Pawn Shop Buys Violin For $50, Later Finds Out It’s A Rare 1759 Instrument Worth $250,000


The employees at one Massachusetts pawn shop just got a crash course in classic violins.

This week, the LBC Boutique and Loan in Somerville gave one seller $50 for a violin he was selling. But upon further inspection, it turned out to be worth just a little bit more than that, the Associated Press reported.

After the instrument was studied, it was found to be one from famed violin-maker Ferdinando Gagliano, made in 1759 and worth $250,000. Even just the violin bows were worth close to $18,000, the store manager told the news agency.

While it may seem that the person who sold the violin may have missed out on a fortune, police said the instrument had actually been stolen along with several other items at an earlier burglary, the Boston Globe reported. It has since been returned to its owner, and police are investigating the burglary. The person who sold the violin did not have a criminal record, the Associated Press reported.

This is not the first time someone has stumbled into a fortune by accident. More than a decade ago, antiques expert Rick Norsigian came across a set of glass negatives at a garage sale showing Yosemite National Park. The man haggled to get the $75 asking price down to $45, and later learned that he had a goldmine.

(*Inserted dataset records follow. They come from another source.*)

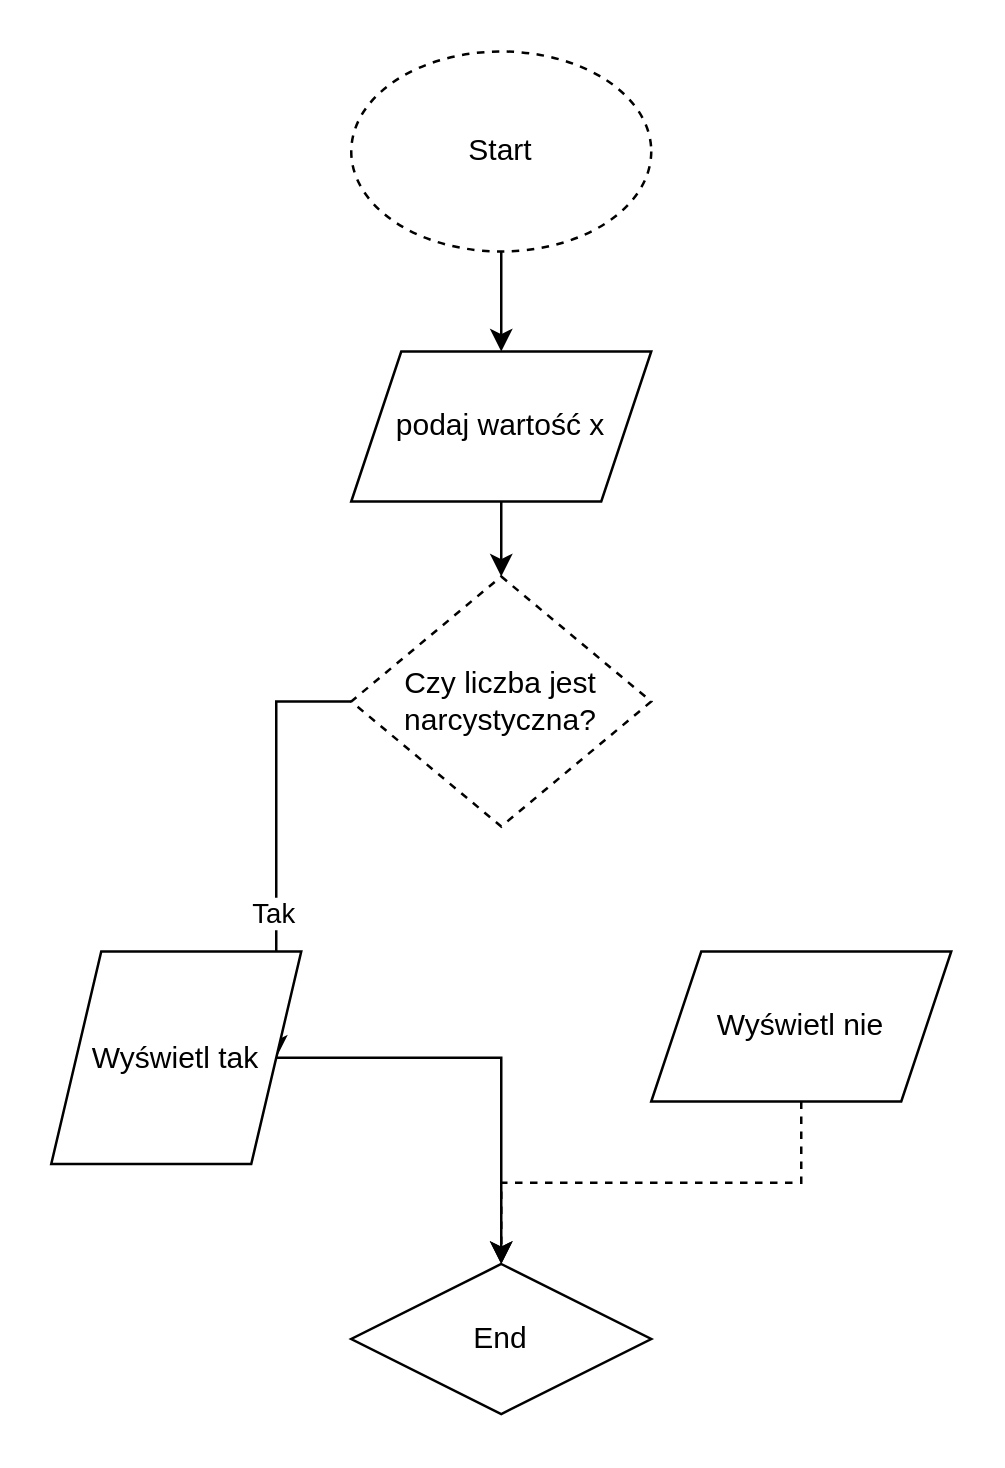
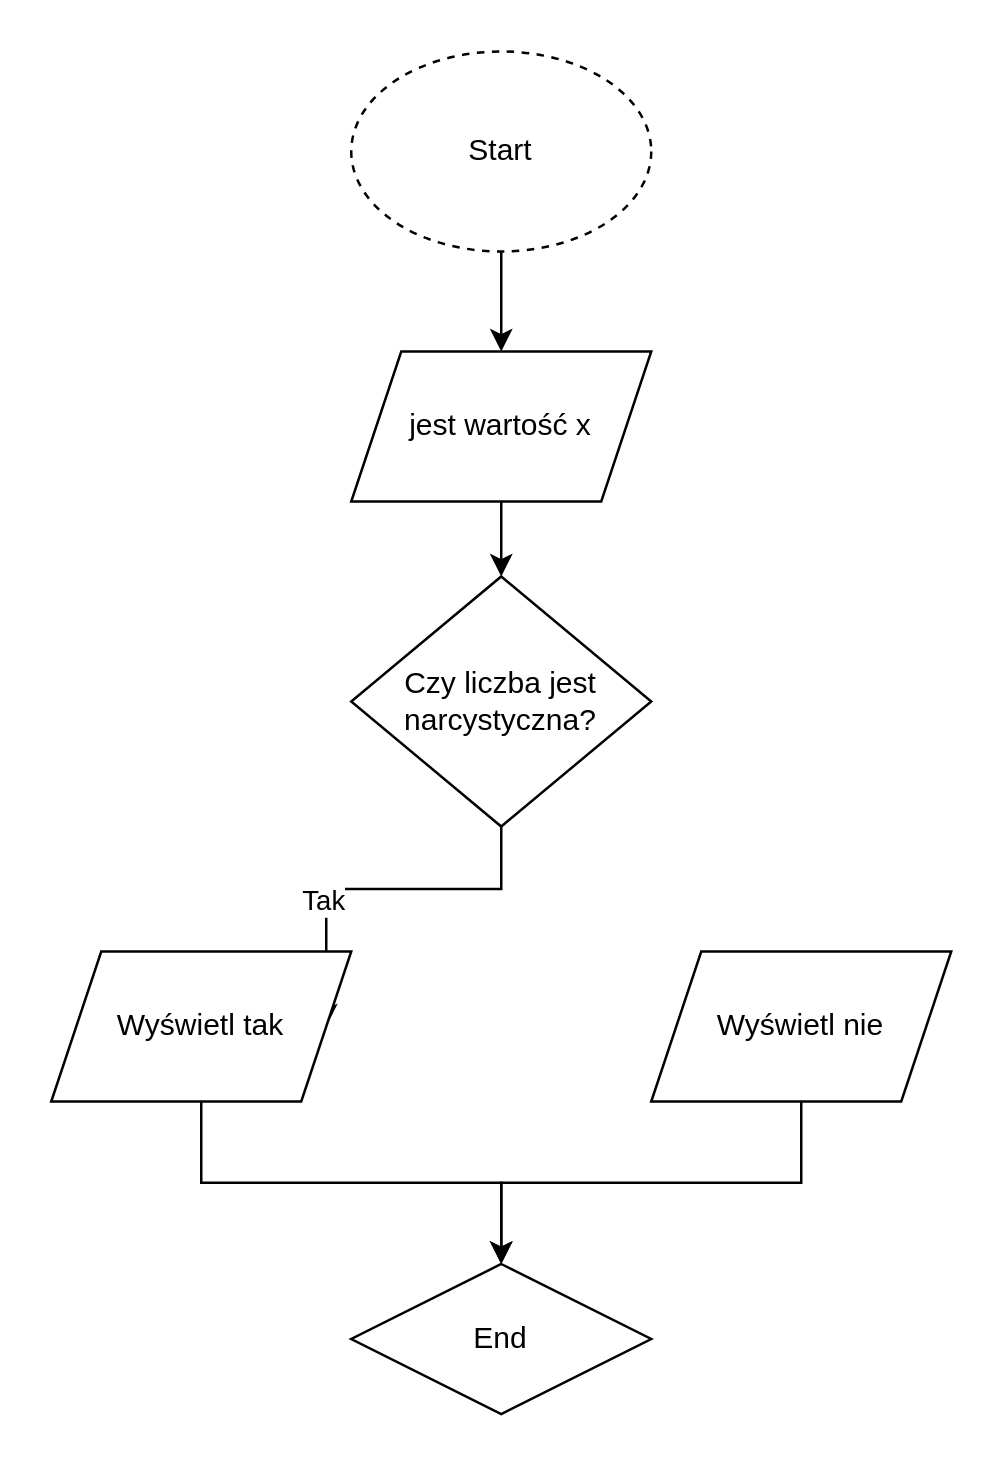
  <mxCell id="0" />
  <mxCell id="1" parent="0" />
  <mxCell id="2" value="" style="edgeStyle=orthogonalEdgeStyle;rounded=0;orthogonalLoop=1;jettySize=auto;html=1;" parent="1" source="3" target="6" edge="1"><mxGeometry relative="1" as="geometry" /></mxCell>
  <mxCell id="3" value="Start" style="ellipse;whiteSpace=wrap;html=1;dashed=1;" parent="1" vertex="1"><mxGeometry x="140" y="20" width="120" height="80" as="geometry" /></mxCell>
  <mxCell id="4" value="End" style="rhombus;whiteSpace=wrap;html=1;" parent="1" vertex="1"><mxGeometry x="140" y="505" width="120" height="60" as="geometry" /></mxCell>
  <mxCell id="5" value="" style="edgeStyle=orthogonalEdgeStyle;rounded=0;orthogonalLoop=1;jettySize=auto;html=1;" parent="1" source="6" target="9" edge="1"><mxGeometry relative="1" as="geometry" /></mxCell>
- <mxCell id="6" value="podaj wartość x" style="shape=parallelogram;perimeter=parallelogramPerimeter;whiteSpace=wrap;html=1;fixedSize=1;" parent="1" vertex="1"><mxGeometry x="140" y="140" width="120" height="60" as="geometry" /></mxCell>
+ <mxCell id="6" value="jest wartość x" style="shape=parallelogram;perimeter=parallelogramPerimeter;whiteSpace=wrap;html=1;fixedSize=1;" parent="1" vertex="1"><mxGeometry x="140" y="140" width="120" height="60" as="geometry" /></mxCell>
  <mxCell id="7" style="edgeStyle=orthogonalEdgeStyle;rounded=0;orthogonalLoop=1;jettySize=auto;html=1;entryX=1;entryY=0.5;entryDx=0;entryDy=0;" parent="1" source="9" target="11" edge="1"><mxGeometry relative="1" as="geometry" /></mxCell>
  <mxCell id="8" value="Tak" style="edgeLabel;html=1;align=center;verticalAlign=middle;resizable=0;points=[];" parent="7" vertex="1" connectable="0"><mxGeometry x="0.323" y="-2" relative="1" as="geometry"><mxPoint as="offset" /></mxGeometry></mxCell>
- <mxCell id="9" value="Czy liczba jest narcystyczna?" style="rhombus;whiteSpace=wrap;html=1;dashed=1;" parent="1" vertex="1"><mxGeometry x="140" y="230" width="120" height="100" as="geometry" /></mxCell>
+ <mxCell id="9" value="Czy liczba jest narcystyczna?" style="rhombus;whiteSpace=wrap;html=1;" parent="1" vertex="1"><mxGeometry x="140" y="230" width="120" height="100" as="geometry" /></mxCell>
  <mxCell id="10" style="edgeStyle=orthogonalEdgeStyle;rounded=0;orthogonalLoop=1;jettySize=auto;html=1;" parent="1" source="11" target="4" edge="1"><mxGeometry relative="1" as="geometry" /></mxCell>
- <mxCell id="11" value="Wyświetl tak" style="shape=parallelogram;perimeter=parallelogramPerimeter;whiteSpace=wrap;html=1;fixedSize=1;" parent="1" vertex="1"><mxGeometry x="20" y="380" width="100" height="85" as="geometry" /></mxCell>
- <mxCell id="12" style="edgeStyle=orthogonalEdgeStyle;rounded=0;orthogonalLoop=1;jettySize=auto;html=1;dashed=1;" parent="1" source="13" target="4" edge="1"><mxGeometry relative="1" as="geometry" /></mxCell>
+ <mxCell id="11" value="Wyświetl tak" style="shape=parallelogram;perimeter=parallelogramPerimeter;whiteSpace=wrap;html=1;fixedSize=1;" parent="1" vertex="1"><mxGeometry x="20" y="380" width="120" height="60" as="geometry" /></mxCell>
+ <mxCell id="12" style="edgeStyle=orthogonalEdgeStyle;rounded=0;orthogonalLoop=1;jettySize=auto;html=1;" parent="1" source="13" target="4" edge="1"><mxGeometry relative="1" as="geometry" /></mxCell>
  <mxCell id="13" value="Wyświetl nie" style="shape=parallelogram;perimeter=parallelogramPerimeter;whiteSpace=wrap;html=1;fixedSize=1;" parent="1" vertex="1"><mxGeometry x="260" y="380" width="120" height="60" as="geometry" /></mxCell>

As the Independent noted, Norsigian hired an investigator who determined that the negatives actually belonged to famed photographic artist Ansel Adams and were worth an estimated $200 million.

The story had another strange twist, the newspaper noted.

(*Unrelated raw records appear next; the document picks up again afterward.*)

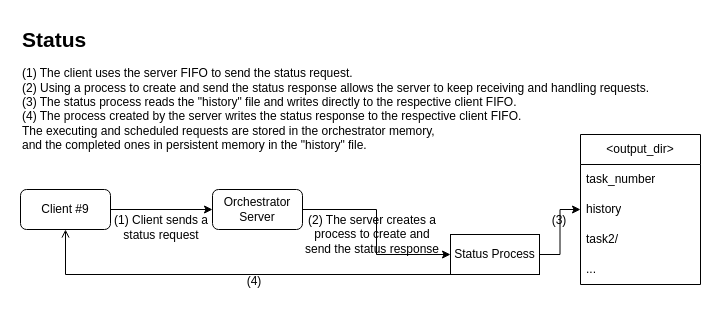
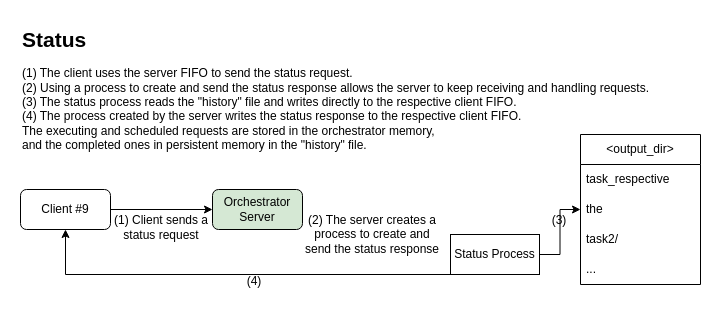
  <mxCell id="0" />
  <mxCell id="1" parent="0" />
  <mxCell id="2" style="edgeStyle=orthogonalEdgeStyle;rounded=0;orthogonalLoop=1;jettySize=auto;html=1;entryX=0;entryY=0.5;entryDx=0;entryDy=0;" edge="1" parent="1" source="3" target="16"><mxGeometry relative="1" as="geometry"><mxPoint x="210" y="209.05" as="targetPoint" /></mxGeometry></mxCell>
  <mxCell id="3" value="Client #9" style="rounded=1;whiteSpace=wrap;html=1;" parent="1" vertex="1"><mxGeometry x="20" y="189" width="90" height="40" as="geometry" /></mxCell>
  <mxCell id="4" value="(1) Client sends a status request" style="text;html=1;align=center;verticalAlign=middle;whiteSpace=wrap;rounded=0;" parent="1" vertex="1"><mxGeometry x="96" y="211.75" width="130" height="30" as="geometry" /></mxCell>
  <mxCell id="5" value="&amp;lt;output_dir&amp;gt;" style="swimlane;fontStyle=0;childLayout=stackLayout;horizontal=1;startSize=30;horizontalStack=0;resizeParent=1;resizeParentMax=0;resizeLast=0;collapsible=1;marginBottom=0;whiteSpace=wrap;html=1;" parent="1" vertex="1"><mxGeometry x="580" y="134" width="120" height="150" as="geometry" /></mxCell>
- <mxCell id="6" value="task_number" style="text;strokeColor=none;fillColor=none;align=left;verticalAlign=middle;spacingLeft=4;spacingRight=4;overflow=hidden;points=[[0,0.5],[1,0.5]];portConstraint=eastwest;rotatable=0;whiteSpace=wrap;html=1;" parent="5" vertex="1"><mxGeometry y="30" width="120" height="30" as="geometry" /></mxCell>
- <mxCell id="7" value="history" style="text;strokeColor=none;fillColor=none;align=left;verticalAlign=middle;spacingLeft=4;spacingRight=4;overflow=hidden;points=[[0,0.5],[1,0.5]];portConstraint=eastwest;rotatable=0;whiteSpace=wrap;html=1;" parent="5" vertex="1"><mxGeometry y="60" width="120" height="30" as="geometry" /></mxCell>
+ <mxCell id="6" value="task_respective" style="text;strokeColor=none;fillColor=none;align=left;verticalAlign=middle;spacingLeft=4;spacingRight=4;overflow=hidden;points=[[0,0.5],[1,0.5]];portConstraint=eastwest;rotatable=0;whiteSpace=wrap;html=1;" parent="5" vertex="1"><mxGeometry y="30" width="120" height="30" as="geometry" /></mxCell>
+ <mxCell id="7" value="the" style="text;strokeColor=none;fillColor=none;align=left;verticalAlign=middle;spacingLeft=4;spacingRight=4;overflow=hidden;points=[[0,0.5],[1,0.5]];portConstraint=eastwest;rotatable=0;whiteSpace=wrap;html=1;" parent="5" vertex="1"><mxGeometry y="60" width="120" height="30" as="geometry" /></mxCell>
  <mxCell id="8" value="task2/" style="text;strokeColor=none;fillColor=none;align=left;verticalAlign=middle;spacingLeft=4;spacingRight=4;overflow=hidden;points=[[0,0.5],[1,0.5]];portConstraint=eastwest;rotatable=0;whiteSpace=wrap;html=1;" parent="5" vertex="1"><mxGeometry y="90" width="120" height="30" as="geometry" /></mxCell>
  <mxCell id="9" value="..." style="text;strokeColor=none;fillColor=none;align=left;verticalAlign=middle;spacingLeft=4;spacingRight=4;overflow=hidden;points=[[0,0.5],[1,0.5]];portConstraint=eastwest;rotatable=0;whiteSpace=wrap;html=1;" parent="5" vertex="1"><mxGeometry y="120" width="120" height="30" as="geometry" /></mxCell>
  <mxCell id="10" value="&lt;h1 align=&quot;left&quot; style=&quot;margin-top: 0px; font-size: 21px;&quot;&gt;Status&lt;br&gt;&lt;/h1&gt;&lt;div&gt;(1) The client uses the server FIFO to send the status request.&lt;/div&gt;&lt;div&gt;(2) Using a process to create and send the status response allows the server to keep receiving and handling requests.&lt;/div&gt;&lt;div&gt;(3) The status process reads the &quot;history&quot; file and writes directly to the respective client FIFO.&lt;/div&gt;&lt;div&gt;(4) The process created by the server writes the status response to the respective client FIFO.&lt;/div&gt;&lt;div&gt;The executing and scheduled requests are stored in the orchestrator memory,&lt;/div&gt;&lt;div&gt;and the completed ones in persistent memory in the &quot;history&quot; file.&lt;br&gt;&lt;/div&gt;&lt;p align=&quot;left&quot;&gt;&lt;/p&gt;" style="text;html=1;whiteSpace=wrap;overflow=hidden;rounded=0;align=left;" parent="1" vertex="1"><mxGeometry x="20" y="20" width="630" height="140" as="geometry" /></mxCell>
- <mxCell id="11" style="edgeStyle=orthogonalEdgeStyle;rounded=0;orthogonalLoop=1;jettySize=auto;html=1;exitX=0.5;exitY=1;exitDx=0;exitDy=0;entryX=0.5;entryY=1;entryDx=0;entryDy=0;endArrow=open;" edge="1" parent="1" source="13" target="3"><mxGeometry relative="1" as="geometry"><Array as="points"><mxPoint x="495" y="274" /><mxPoint x="65" y="274" /></Array></mxGeometry></mxCell>
+ <mxCell id="11" style="edgeStyle=orthogonalEdgeStyle;rounded=0;orthogonalLoop=1;jettySize=auto;html=1;exitX=0.5;exitY=1;exitDx=0;exitDy=0;entryX=0.5;entryY=1;entryDx=0;entryDy=0;" edge="1" parent="1" source="13" target="3"><mxGeometry relative="1" as="geometry"><Array as="points"><mxPoint x="495" y="274" /><mxPoint x="65" y="274" /></Array></mxGeometry></mxCell>
  <mxCell id="12" style="edgeStyle=orthogonalEdgeStyle;rounded=0;orthogonalLoop=1;jettySize=auto;html=1;exitX=1;exitY=0.5;exitDx=0;exitDy=0;entryX=0;entryY=0.5;entryDx=0;entryDy=0;" edge="1" parent="1" source="13" target="7"><mxGeometry relative="1" as="geometry" /></mxCell>
  <mxCell id="13" value="Status Process" style="rounded=0;whiteSpace=wrap;html=1;" parent="1" vertex="1"><mxGeometry x="450" y="234" width="89" height="40" as="geometry" /></mxCell>
  <mxCell id="14" value="(2) The server creates a process to create and send the status response" style="text;html=1;align=center;verticalAlign=middle;whiteSpace=wrap;rounded=0;" parent="1" vertex="1"><mxGeometry x="302" y="218.75" width="140" height="30" as="geometry" /></mxCell>
- <mxCell id="15" style="edgeStyle=orthogonalEdgeStyle;rounded=0;orthogonalLoop=1;jettySize=auto;html=1;exitX=1;exitY=0.5;exitDx=0;exitDy=0;entryX=0;entryY=0.5;entryDx=0;entryDy=0;" edge="1" parent="1" source="16" target="13"><mxGeometry relative="1" as="geometry" /></mxCell>
- <mxCell id="16" value="Orchestrator&lt;br&gt;Server" style="rounded=1;whiteSpace=wrap;html=1;" vertex="1" parent="1"><mxGeometry x="212" y="189" width="90" height="40" as="geometry" /></mxCell>
+ <mxCell id="16" value="Orchestrator&lt;br&gt;Server" style="rounded=1;whiteSpace=wrap;html=1;fillColor=#d5e8d4;" vertex="1" parent="1"><mxGeometry x="212" y="189" width="90" height="40" as="geometry" /></mxCell>
  <mxCell id="17" value="(3)" style="text;html=1;align=center;verticalAlign=middle;whiteSpace=wrap;rounded=0;" vertex="1" parent="1"><mxGeometry x="544" y="219.75" width="30" as="geometry" /></mxCell>
  <mxCell id="18" value="(4)" style="text;html=1;align=center;verticalAlign=middle;whiteSpace=wrap;rounded=0;" vertex="1" parent="1"><mxGeometry x="229" y="266" width="50" height="29.75" as="geometry" /></mxCell>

“Despite the claims of the various paid ‘experts’ Mr. Norsigian and his attorney had hired to investigate the images, the art world was deeply skeptical as to whether the photographs really were the work of Adams,” the report noted “Several independent investigators claimed they were instead likely to be the work of Earl Brooks, a resident of 1920s Fresno who later became a moderately well-known portrait photographer in Delaware.”

That led to the estate of Ansel Adams suing the man to dispute the man’s assertion that the photographs belonged to the artist. Norsigian countersued for defamation, and the two sides ended up settling their dispute out of court. Norsigian could continue to sell the negatives, but would not claim they were the work of Adams.

As the Associated Press noted, the Massachusetts pawn store has instituted a new policy to prevent stolen violins being shopped around again. Anyone trying to sell one of the string instruments now has to play it to prove that they own it.